_What the task requires_. Please extract every line below that contains the string "genus" and list those lines in their original order.

_Information given_.
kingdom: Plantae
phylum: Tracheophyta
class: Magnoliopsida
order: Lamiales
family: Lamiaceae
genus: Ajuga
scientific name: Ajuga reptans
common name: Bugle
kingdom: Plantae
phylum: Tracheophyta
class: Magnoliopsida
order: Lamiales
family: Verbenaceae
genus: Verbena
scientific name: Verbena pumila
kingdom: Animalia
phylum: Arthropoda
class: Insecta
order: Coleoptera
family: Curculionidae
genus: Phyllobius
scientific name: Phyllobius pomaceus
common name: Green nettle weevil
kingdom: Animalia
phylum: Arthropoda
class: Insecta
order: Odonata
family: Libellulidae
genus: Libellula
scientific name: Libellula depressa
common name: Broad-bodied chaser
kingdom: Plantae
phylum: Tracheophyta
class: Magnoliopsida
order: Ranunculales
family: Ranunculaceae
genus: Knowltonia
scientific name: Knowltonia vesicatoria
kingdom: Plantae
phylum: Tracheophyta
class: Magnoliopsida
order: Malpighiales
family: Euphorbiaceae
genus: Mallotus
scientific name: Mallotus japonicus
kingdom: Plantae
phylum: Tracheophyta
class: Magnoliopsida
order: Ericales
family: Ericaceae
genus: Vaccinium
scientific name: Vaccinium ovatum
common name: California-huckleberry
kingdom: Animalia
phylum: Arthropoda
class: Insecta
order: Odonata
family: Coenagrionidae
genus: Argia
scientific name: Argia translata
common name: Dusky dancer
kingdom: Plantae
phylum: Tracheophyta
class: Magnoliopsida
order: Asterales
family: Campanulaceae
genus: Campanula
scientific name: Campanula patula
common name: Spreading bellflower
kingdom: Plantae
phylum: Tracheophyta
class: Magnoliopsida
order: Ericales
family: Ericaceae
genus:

_Output of the task_.
genus: Ajuga
genus: Verbena
genus: Phyllobius
genus: Libellula
genus: Knowltonia
genus: Mallotus
genus: Vaccinium
genus: Argia
genus: Campanula
genus:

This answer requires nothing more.